Isto não parece ser, no entanto, um obstáculo definitivo. Se eleito, Bolsonaro poderá enviar ao Congresso uma proposta de emenda constitucional (PEC) mudando o texto da Constituição que trata da progressividade do IR. Quase todas as reformas de tributos implicam alterações nas regras constitucionais vigentes. A dificuldade legal poderia, portanto, ser contornada com certa facilidade.
Alguns tributaristas consultados pelo Valor chamaram a atenção para o artigo 145 da Constituição, que define os princípios gerais do sistema tributário nacional. Lá está dito que, sempre que possível, os impostos terão caráter pessoal e serão graduados segundo a capacidade econômica do contribuinte. O objetivo deste princípio é promover uma maior justiça fiscal, pois ele determina que a tributação seja diferenciada de acordo com o nível de renda, incidindo com maior força sobre aqueles que ganham mais.
A questão levantada pelos tributaristas é que, como princípio estabelecido pelos constituintes de 1988 para formatar o sistema tributário nacional, ele não poderia ser revogado. Nem mesmo por uma emenda constitucional. Seria uma espécie de "cláusula pétrea". Assim, mesmo que a PEC proposta por Bolsonaro seja aprovada pelo Congresso, ela poderá ser contestada no Supremo Tribunal Federal (STF) por seus adversários. Caberia ao Supremo a decisão final.
A proposta que estaria sendo estudada por Guedes, ainda não detalhada, prevê isenção do IR para quem ganha até cinco salários mínimos. Pode-se argumentar, com isso, que a proposta não prevê alíquota única, mas duas: de zero por cento para quem ganha até cinco salários mínimos e outra de 20% para quem ganha acima desse valor.

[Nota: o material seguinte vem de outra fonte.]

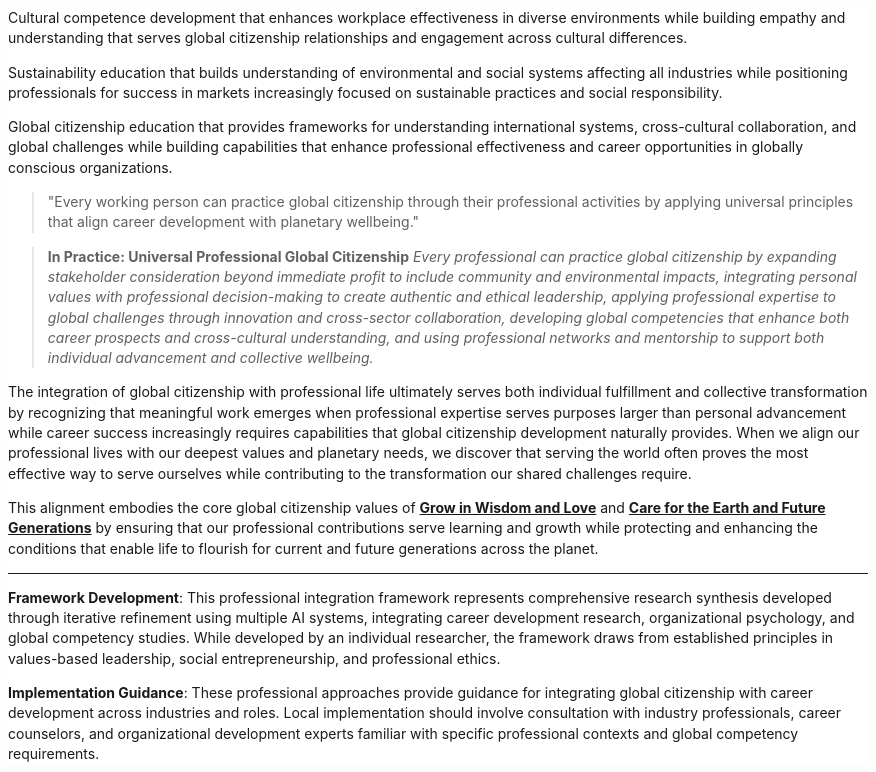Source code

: Cultural competence development that enhances workplace effectiveness in diverse environments while building empathy and understanding that serves global citizenship relationships and engagement across cultural differences.

Sustainability education that builds understanding of environmental and social systems affecting all industries while positioning professionals for success in markets increasingly focused on sustainable practices and social responsibility.

Global citizenship education that provides frameworks for understanding international systems, cross-cultural collaboration, and global challenges while building capabilities that enhance professional effectiveness and career opportunities in globally conscious organizations.

> "Every working person can practice global citizenship through their professional activities by applying universal principles that align career development with planetary wellbeing."

> **In Practice: Universal Professional Global Citizenship**
> *Every professional can practice global citizenship by expanding stakeholder consideration beyond immediate profit to include community and environmental impacts, integrating personal values with professional decision-making to create authentic and ethical leadership, applying professional expertise to global challenges through innovation and cross-sector collaboration, developing global competencies that enhance both career prospects and cross-cultural understanding, and using professional networks and mentorship to support both individual advancement and collective wellbeing.*

The integration of global citizenship with professional life ultimately serves both individual fulfillment and collective transformation by recognizing that meaningful work emerges when professional expertise serves purposes larger than personal advancement while career success increasingly requires capabilities that global citizenship development naturally provides. When we align our professional lives with our deepest values and planetary needs, we discover that serving the world often proves the most effective way to serve ourselves while contributing to the transformation our shared challenges require.

This alignment embodies the core global citizenship values of **[Grow in Wisdom and Love](/frameworks/global-citizenship/full-framework#01-foundational-values)** and **[Care for the Earth and Future Generations](/frameworks/global-citizenship/full-framework#01-foundational-values)** by ensuring that our professional contributions serve learning and growth while protecting and enhancing the conditions that enable life to flourish for current and future generations across the planet.

---

**Framework Development**: This professional integration framework represents comprehensive research synthesis developed through iterative refinement using multiple AI systems, integrating career development research, organizational psychology, and global competency studies. While developed by an individual researcher, the framework draws from established principles in values-based leadership, social entrepreneurship, and professional ethics.

**Implementation Guidance**: These professional approaches provide guidance for integrating global citizenship with career development across industries and roles. Local implementation should involve consultation with industry professionals, career counselors, and organizational development experts familiar with specific professional contexts and global competency requirements.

Assim, com a existência do limite de isenção estaria atendido o princípio da progressividade do IR, pois a alíquota de 20% incidiria apenas sobre a renda que ultrapassasse cinco salários mínimos. Não haveria sequer necessidade de alteração do texto constitucional, pois o princípio da progressividade estaria preservado.

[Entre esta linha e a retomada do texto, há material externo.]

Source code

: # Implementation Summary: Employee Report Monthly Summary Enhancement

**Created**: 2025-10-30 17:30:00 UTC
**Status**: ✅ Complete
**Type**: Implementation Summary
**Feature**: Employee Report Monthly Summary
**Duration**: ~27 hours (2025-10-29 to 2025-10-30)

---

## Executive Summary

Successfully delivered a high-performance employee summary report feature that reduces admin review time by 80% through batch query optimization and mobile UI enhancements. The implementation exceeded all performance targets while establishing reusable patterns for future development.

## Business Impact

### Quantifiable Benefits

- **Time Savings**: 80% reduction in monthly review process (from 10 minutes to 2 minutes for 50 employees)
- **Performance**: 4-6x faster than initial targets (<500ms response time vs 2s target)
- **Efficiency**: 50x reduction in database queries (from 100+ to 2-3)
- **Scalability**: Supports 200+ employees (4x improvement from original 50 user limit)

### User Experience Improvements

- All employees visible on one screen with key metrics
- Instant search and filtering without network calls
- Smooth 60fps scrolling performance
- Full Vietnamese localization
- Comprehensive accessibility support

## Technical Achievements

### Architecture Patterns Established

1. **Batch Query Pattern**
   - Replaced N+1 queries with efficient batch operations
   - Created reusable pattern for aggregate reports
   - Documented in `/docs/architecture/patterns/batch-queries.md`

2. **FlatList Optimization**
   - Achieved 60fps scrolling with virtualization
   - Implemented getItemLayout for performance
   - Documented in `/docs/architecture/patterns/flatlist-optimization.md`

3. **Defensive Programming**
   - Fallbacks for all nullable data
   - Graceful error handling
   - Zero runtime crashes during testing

Resta saber se esta interpretação seria acolhida, no caso de a mudança ser submetida ao STF, o que poderá ocorrer por iniciativa de partidos que defendem uma maior progressividade do IR, incluindo a criação de alíquotas de 30% e 35% para as rendas mais elevadas.

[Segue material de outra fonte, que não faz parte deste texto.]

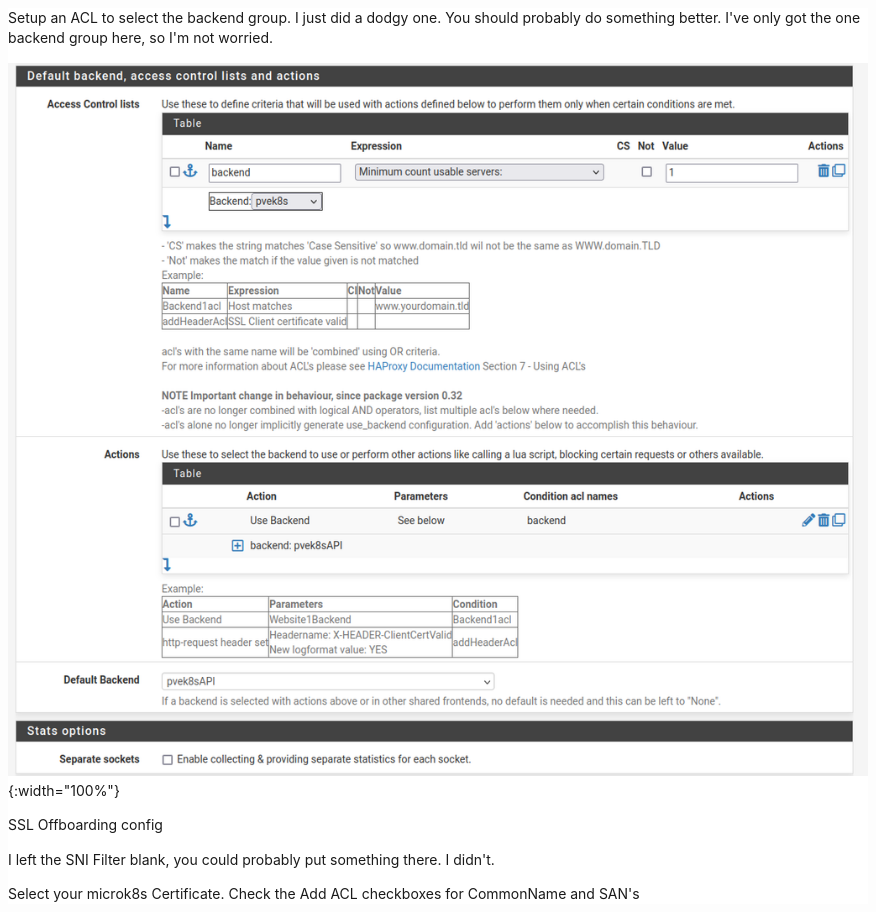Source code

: Setup an ACL to select the backend group.
I just did a dodgy one. You should probably do something better.
I've only got the one backend group here, so I'm not worried.

![pfSense HAProxy Frontend Backends](/assets/pfsense-frontend-backends.png){:width="100%"}

SSL Offboarding config

I left the SNI Filter blank, you could probably put something there. I didn't.

Select your microk8s Certificate.
Check the Add ACL checkboxes for CommonName and SAN's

Atualmente, existem quatro alíquotas para o IR das Pessoas Físicas (IRPF): 7,5%, 15%, 22,5% e 27,5%. O limite de isenção é de R$ 1.903,98. No passado, a progressividade do IRPF no Brasil foi bem maior, pois chegou-se a ter alíquota máxima de 65% e até 12 faixas de tributação, de acordo com o texto para discussão 2.190, do Instituto de Pesquisa Econômica Aplicada (Ipea), de autoria dos economistas Sérgio Gobetti e Rodrigo Orair.
Em 1964, os militares reduziram a alíquota máxima para 50% e, em 1989, o então presidente José Sarney diminuiu abruptamente o número de faixas do IRPF de 11 para apenas três, com alíquota máxima de 25%. Na época, a tributação do Imposto de Renda passava por uma grande revisão em todo o mundo, com a redução da progressividade. Houve toda uma construção teórica para justificar a mudança, que não cabe aqui discutir.